Повсюду захлопали окна, внизу громыхнула дверь. Сильно хотелось на двор, но как добежать под ливнем? Наконец дождь схлынул, наступило затишье, он вышел во двор. Джип блестел темной влекущей громадой, несколько машин, ослепших от бури, стояло на обочине, мигая аварийными огнями.
Он перебрал шмотки, брошенные москвичом на дастархане.
Одна за другой машины стронулись с места и цугом потихоньку двинулись в сторону Ялты.
Мальчик осмотрелся, закинул рюкзак на спину.
Рассвет застал его у поворота на Балаклаву.
Весь день провалялся в Серебряной бухте, купался, сидел на мостках причала, а на закате, когда ушел последний катер с отдыхающими, перепрыгивая по камням, забрался на свою скалу, где не раз ночевал, когда его отпускали в воскресенье. Он лег на теплый камень, достал фотик, рюкзак подложил под голову. Море остывало от заката. Небо вдруг надвинулось глубиной, проступившей под звездами. Уже привычным движением включил, стал перелистывать снимки. Их он видел еще днем, украдкой прикрывая экран от солнца ладонью, разглядывал эту девушку, не в силах оторваться… Он перелистывал еще и еще, фотоаппарат стал отдавливать грудь, он несколько раз вздохнул, продышался… Но вдруг ярость стыда исказила его лицо.

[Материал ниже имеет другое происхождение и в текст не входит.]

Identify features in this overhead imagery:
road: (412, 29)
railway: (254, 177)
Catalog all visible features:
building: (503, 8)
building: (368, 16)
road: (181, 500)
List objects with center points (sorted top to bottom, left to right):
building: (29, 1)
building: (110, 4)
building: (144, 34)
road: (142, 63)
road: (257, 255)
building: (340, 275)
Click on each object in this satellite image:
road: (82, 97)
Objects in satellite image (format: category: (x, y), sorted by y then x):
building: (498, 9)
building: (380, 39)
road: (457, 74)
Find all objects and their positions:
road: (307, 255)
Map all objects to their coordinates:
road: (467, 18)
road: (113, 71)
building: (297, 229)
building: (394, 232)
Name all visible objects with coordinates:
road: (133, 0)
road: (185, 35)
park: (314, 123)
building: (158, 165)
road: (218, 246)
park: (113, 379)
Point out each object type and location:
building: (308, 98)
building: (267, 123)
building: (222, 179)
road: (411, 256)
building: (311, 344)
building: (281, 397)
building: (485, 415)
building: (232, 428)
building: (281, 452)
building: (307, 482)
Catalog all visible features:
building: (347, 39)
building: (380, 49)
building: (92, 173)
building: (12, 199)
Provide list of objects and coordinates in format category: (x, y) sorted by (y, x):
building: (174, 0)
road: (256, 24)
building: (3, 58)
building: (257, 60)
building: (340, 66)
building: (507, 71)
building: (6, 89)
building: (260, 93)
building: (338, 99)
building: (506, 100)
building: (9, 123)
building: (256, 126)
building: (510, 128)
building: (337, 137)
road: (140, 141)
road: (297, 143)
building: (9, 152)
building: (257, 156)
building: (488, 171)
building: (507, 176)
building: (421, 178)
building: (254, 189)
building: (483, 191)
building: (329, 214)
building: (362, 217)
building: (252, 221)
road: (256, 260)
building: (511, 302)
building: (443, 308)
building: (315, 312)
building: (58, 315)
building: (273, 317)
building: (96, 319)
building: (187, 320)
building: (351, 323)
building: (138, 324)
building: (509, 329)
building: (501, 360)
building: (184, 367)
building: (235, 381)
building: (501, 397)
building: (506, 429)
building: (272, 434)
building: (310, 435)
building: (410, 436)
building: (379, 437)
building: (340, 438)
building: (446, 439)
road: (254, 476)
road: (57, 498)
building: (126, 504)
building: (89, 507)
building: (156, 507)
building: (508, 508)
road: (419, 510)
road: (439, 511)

Он вскочил, изо всех сил швырнул фотоаппарат в море — и, освобожденный, отточенным движением, с трех маленьких шажков, толкнулся и пронзил головой вспыхнувшую толщу.
Взошла луна и, сужаясь к зениту, взяла в фокус, вобрала все море, оба берега, горы, щит Малой Азии и надвинулась на горизонт Леванона.
Штурм
Андрею Таврову и Наталье Гетманской
IКаспийский фламинго питается мелкой, как блоха, креветкой и соляной мухой — единственной живностью на кипяченом мелководье. Россыпь креветок копошится под лупой хрусталика в янтарной массе песчинок, ресничек, словно бы сплавленных мельтешением рачков в мутное стекло. Стелются поземкой тучи мушек, птицы их заводняют, цедят, снимают, будто скребком, близоруко склоняясь и припадая набок крутым, крупным, как мачете, клювом. Они ходят, вышагивают, мотаясь, как косари, уточнительно поводя головой, словно гантелей миноискателя на шее-рукоятке. Чавканье, и стук, и гоготанье вблизи преломляют суставчато скользящую грациозность зрения.
Все долгое раскатистое пространство — обнаженные сошедшей водой бугры, подушки засохших водорослей, стволы и ветки топляков — покрыто солью, как снегом. Едкая соль отваживает хищников. Оттого фламинго на обсохших раскатах свободно строят гнезда — конусы из песка и ила.
На закате соль мерцает и плывет — по мере снижения солнца. Птицы раскрывают объятия воздуху.
К гнездовью подобрался шакал и прыгал теперь на соли, то забегая вперед, то возвращаясь, подергивал то одной, то другой ногой, снова вел мордой, вставал на задние, чтобы передние перестало жечь, едва сдерживался, чтобы не заскулить, и оттого казалось, что он морщится. Спохватывался и снова бежал к птицам, кидался вдруг в сторону — в лужу, но горячая рапа обжигала лапы — и шакал, закусив язык, переходил на подскок.
Федора забавляла эта пляска.
Он снял предохранитель и, когда шакал, наконец одурев от боли, кинулся во весь опор на гнездовье, шевельнул стволом и вложил между торопких ушей в крестовину.